Na Kolea, Loyola Marymount University’s Hawaii Club, sponsors a student run lu’au for LMU students, faculty, and the members of the surrounding community. Each year, a theme is chosen which determines the story of the program. The theme influences the songs and hula dances performed, in addition to the poster and shirt design used for advertisement and promotional purposes. In 2013, I was selected to create a design for the 39th annual lu’au.


  • Tagline translating to “One Stroke, One Journey, One Family.”
  • Lu’au performance/story centered around the creation of the Hawaiian islands
  • Limited to two colors

For the 39th Annual Lu’au, the theme centered around the creation of the Hawaiian Islands and the origins of its people. The tagline was Ho’okahi Hoe Ho’okahi Holo Ho’okahi Ohana: One Stroke, One Journey, One Family. Due to cost, the design was limited to only two color choices, not including the base color of the paper or shirts.
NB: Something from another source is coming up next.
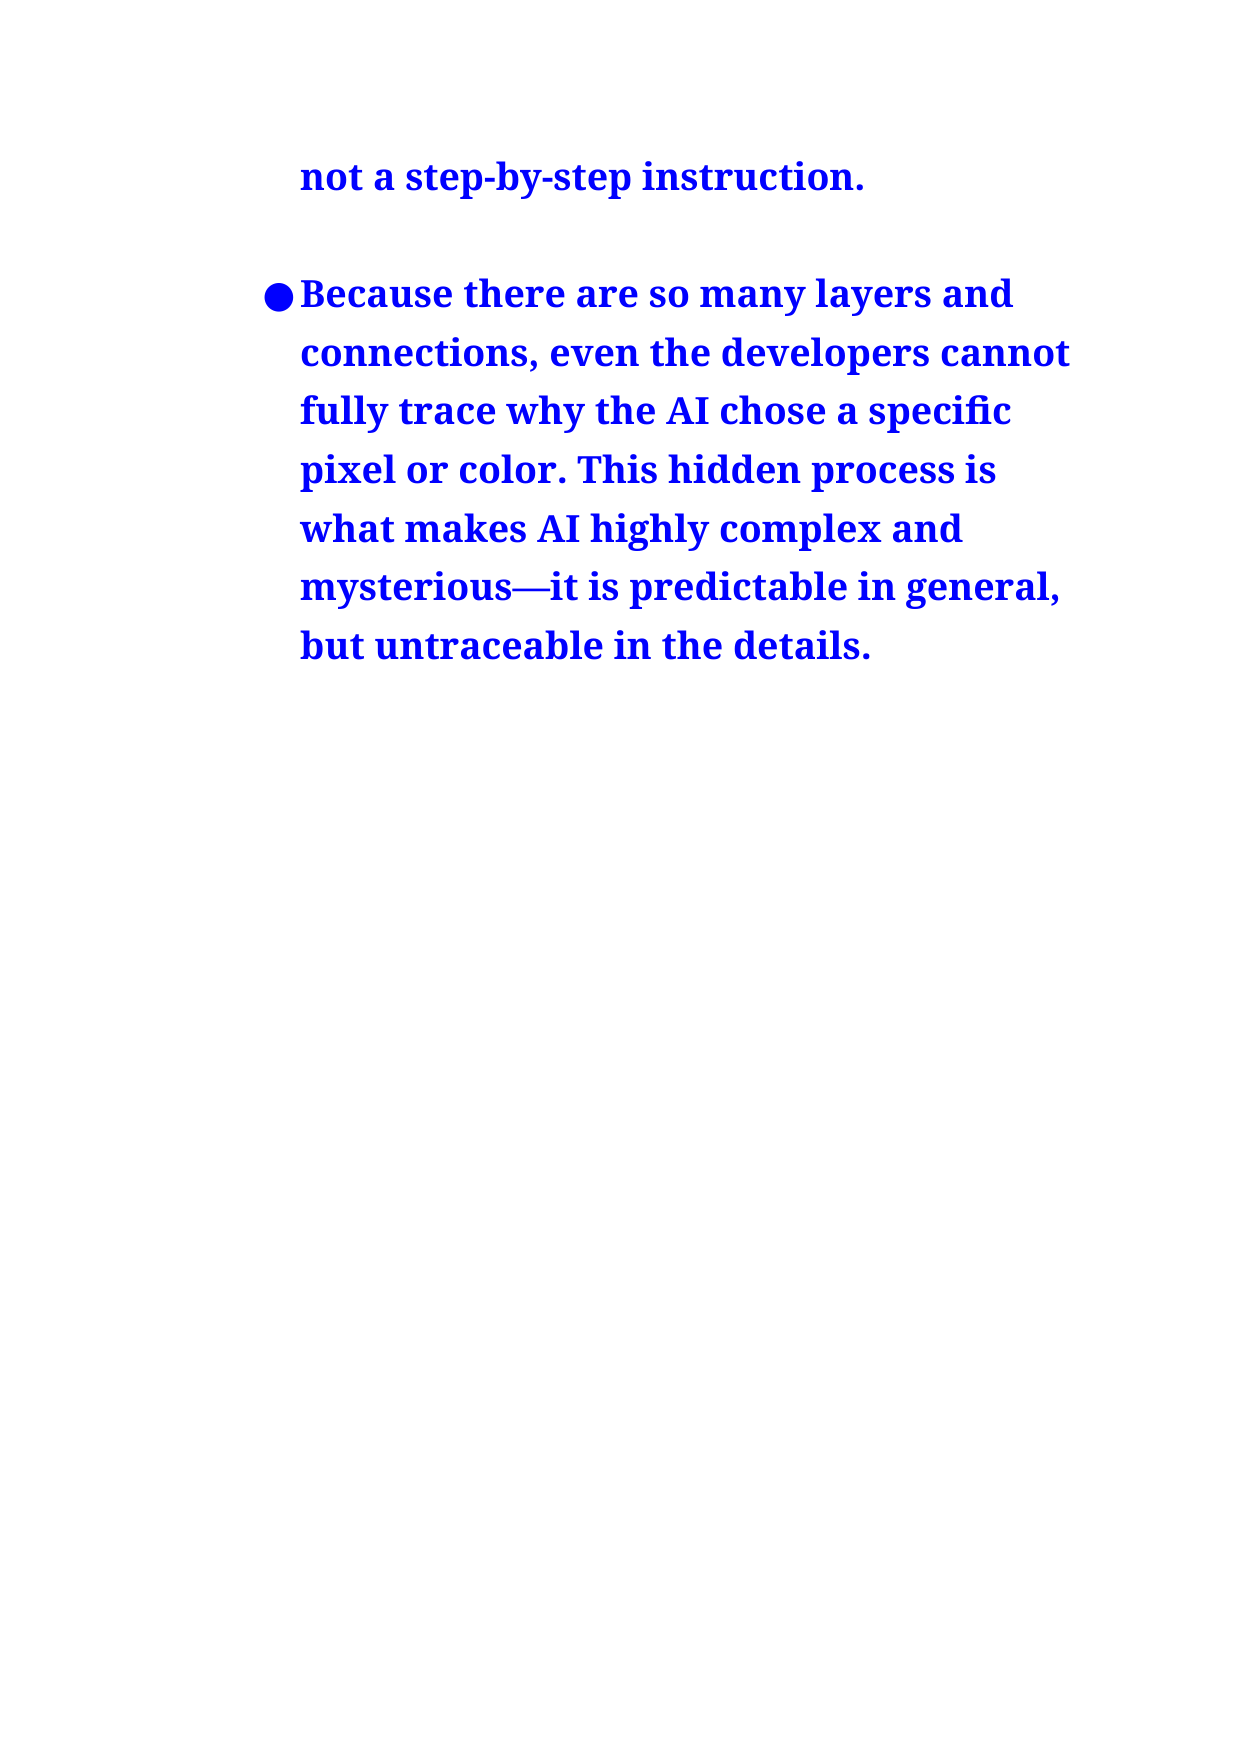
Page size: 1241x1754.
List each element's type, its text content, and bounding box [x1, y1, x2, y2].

list Because there are so many layers and connections, even the developers cannot fully trace why the AI chose a specific pixel or color. This hidden process is what makes AI highly complex and mysterious—it is predictable in general, but untraceable in the details. [262, 267, 1090, 670]
list not a step-by-step instruction. [262, 150, 1090, 201]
  • Incorporate familiar Hawaiian creation myth references
  • Significant color choice
  • Incorporate human element and canoe reference

Using the tagline, theme, and Hawaiian creation myths as inspiration, the goal for the poster and t-shirt design was to convey these elements into an illustrative design that could be used for storytelling. Having been born and raised in Hawaii, and familiar with some of the native Hawaiian creation myths, I decided to use the well known demi-gods Maui and Pele. Both of these characters, and their stories, are quite recognizable to those with ties to the islands, so I wanted to include elements of familiarity.

Green and yellow were chosen for the color palette as representation of the natural colors found on the islands; green for the trees and mountains, and yellow for the sand and sun. Green also represents the idea of birth.
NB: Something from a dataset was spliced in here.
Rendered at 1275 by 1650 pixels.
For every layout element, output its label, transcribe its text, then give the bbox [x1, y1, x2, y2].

The tagline also embodies the idea of family and ones personal journey through life, so I wanted to incorporate a human element into the design, in addition to referencing a canoe as a metaphor for journey. The canoe was the main vessel of transportation for the Hawaiians, and it is referenced in the creation legend of Maui.
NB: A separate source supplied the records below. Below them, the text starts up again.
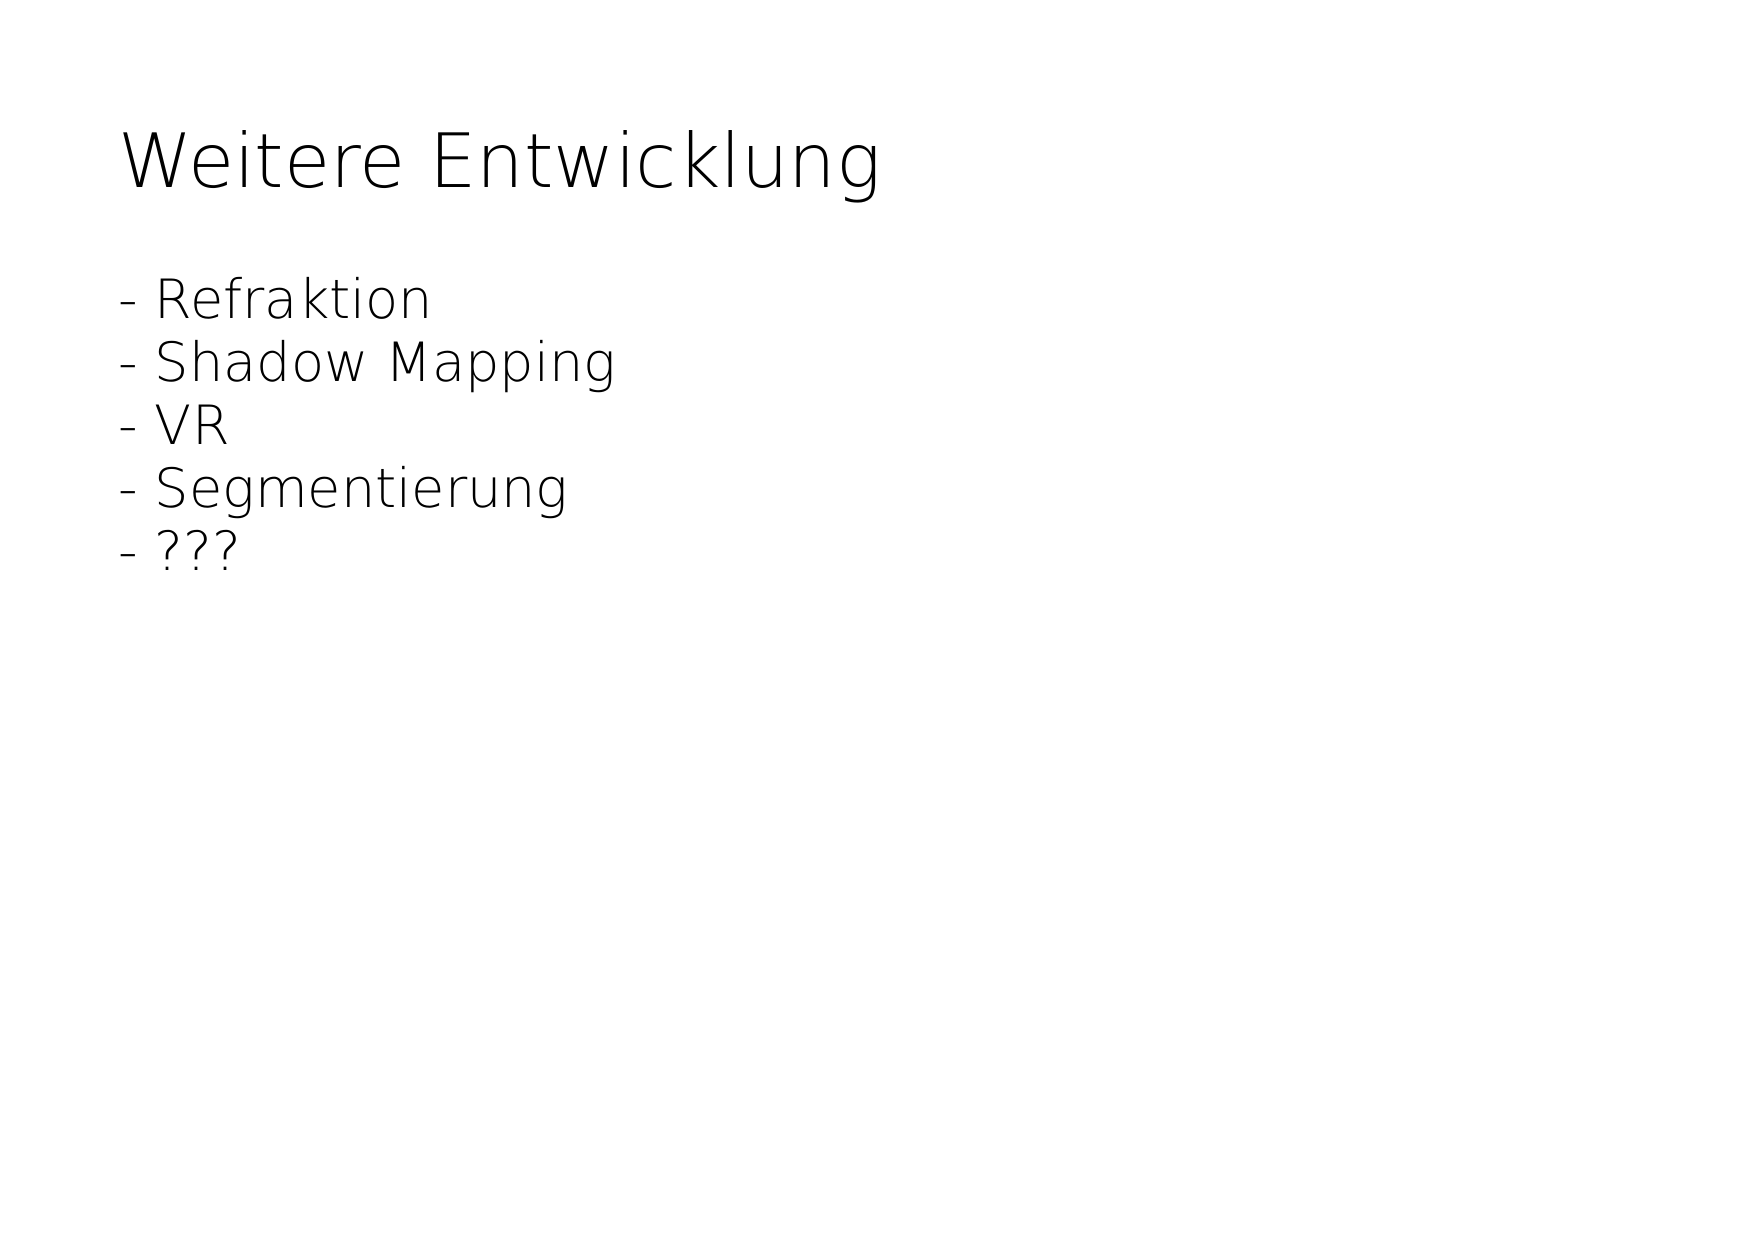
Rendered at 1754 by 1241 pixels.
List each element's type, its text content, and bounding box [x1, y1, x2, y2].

text - Shadow Mapping [118, 331, 1636, 394]
text - ??? [118, 521, 1636, 583]
text - Refraktion [118, 268, 1636, 331]
text - VR [118, 394, 1636, 457]
text - Segmentierung [118, 457, 1636, 521]
text Weitere Entwicklung [118, 118, 1636, 205]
  • Combined imagery of two stories into a flowing cohesive image
  • Incorporate human element by illustrating characters
  • Simplify shading and utilize different opacity

Hints of the legendary demigod Maui, pulling out the Hawaiian island with his magic fishing hook, along with the fierce fire goddess Pele, living within the mountains of Haleakala, Mauna Kea and Mauna Loa, mimic an ancient Hawaiian mural of fire, volcanic ash, and stormy seas in a contemporary illustrative style. I was able to incorporate both the human element, and sense of journey by using the canoe reference from the story of Maui and his brothers.

To deal with the limited color palette, I simplified the design, eliminating complex shading, so that I could alternately use green and yellow in an effective way that still created a sense of shading and contrast. Sticking with the same two color values, I varied opacity to create the illusion that lighter or darker shades of green were being used.


The poster helped to increase ticket sales for the 39th Annual Lu’au, while the shirt, sold during the lu’au, helped to increase revenue for Na Kolea’s Hawaii Club. The design successfully summarized the overarching theme of the performance, provided the necessary information of the program, and stylistically reflected a Hawaiian aesthetic, using symbolism, that is unique to the islands.